> **WHAT TO WORK ON**
Retype the lines of the data from the line containing "MANAGED SERVER SUPPORT" through the line containing "Trusted by hosting", keeping both of those lines. Include nothing before the first or after the last.
= = = = =
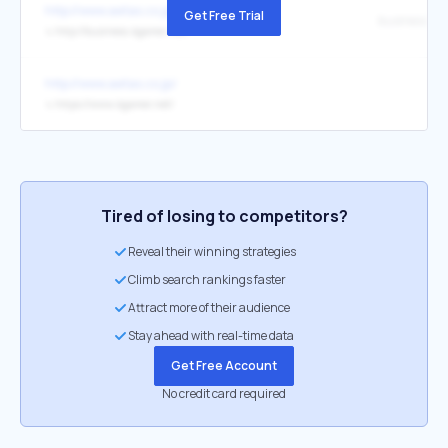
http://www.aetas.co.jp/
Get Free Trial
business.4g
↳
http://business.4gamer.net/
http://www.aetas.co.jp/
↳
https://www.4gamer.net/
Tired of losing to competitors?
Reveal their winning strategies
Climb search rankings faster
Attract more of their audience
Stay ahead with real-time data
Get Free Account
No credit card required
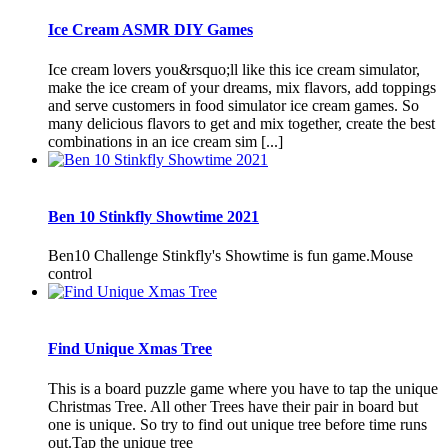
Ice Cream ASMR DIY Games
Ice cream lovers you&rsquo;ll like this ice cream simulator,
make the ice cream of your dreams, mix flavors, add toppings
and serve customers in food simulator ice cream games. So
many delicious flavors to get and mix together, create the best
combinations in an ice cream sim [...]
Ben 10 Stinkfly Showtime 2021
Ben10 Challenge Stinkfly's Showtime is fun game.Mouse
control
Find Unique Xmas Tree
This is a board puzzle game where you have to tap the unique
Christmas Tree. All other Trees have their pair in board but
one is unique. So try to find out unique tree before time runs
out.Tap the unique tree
= = = = =
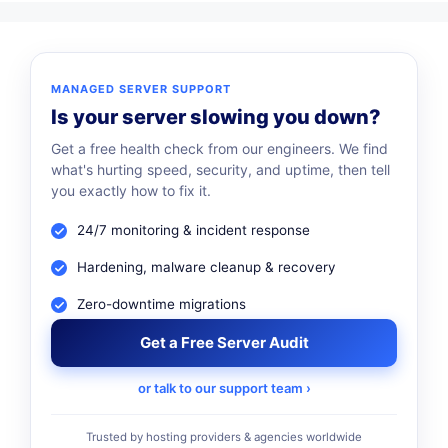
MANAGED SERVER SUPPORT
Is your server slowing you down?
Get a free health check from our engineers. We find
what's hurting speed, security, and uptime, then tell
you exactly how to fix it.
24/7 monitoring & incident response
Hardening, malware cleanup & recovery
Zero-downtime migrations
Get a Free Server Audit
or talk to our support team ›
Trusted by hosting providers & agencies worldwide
= = = = =
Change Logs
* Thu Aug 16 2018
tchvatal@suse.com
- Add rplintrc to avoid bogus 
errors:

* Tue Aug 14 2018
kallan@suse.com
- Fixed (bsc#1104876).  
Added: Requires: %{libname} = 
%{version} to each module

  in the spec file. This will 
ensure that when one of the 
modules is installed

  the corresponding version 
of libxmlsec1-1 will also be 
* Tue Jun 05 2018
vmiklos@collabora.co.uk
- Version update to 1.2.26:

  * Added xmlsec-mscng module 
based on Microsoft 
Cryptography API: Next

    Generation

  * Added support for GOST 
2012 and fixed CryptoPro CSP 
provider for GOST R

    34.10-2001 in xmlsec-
= = = = =
> **ANSWER SPACE**
MANAGED SERVER SUPPORT
Is your server slowing you down?
Get a free health check from our engineers. We find
what's hurting speed, security, and uptime, then tell
you exactly how to fix it.
24/7 monitoring & incident response
Hardening, malware cleanup & recovery
Zero-downtime migrations
Get a Free Server Audit
or talk to our support team ›
Trusted by hosting providers & agencies worldwide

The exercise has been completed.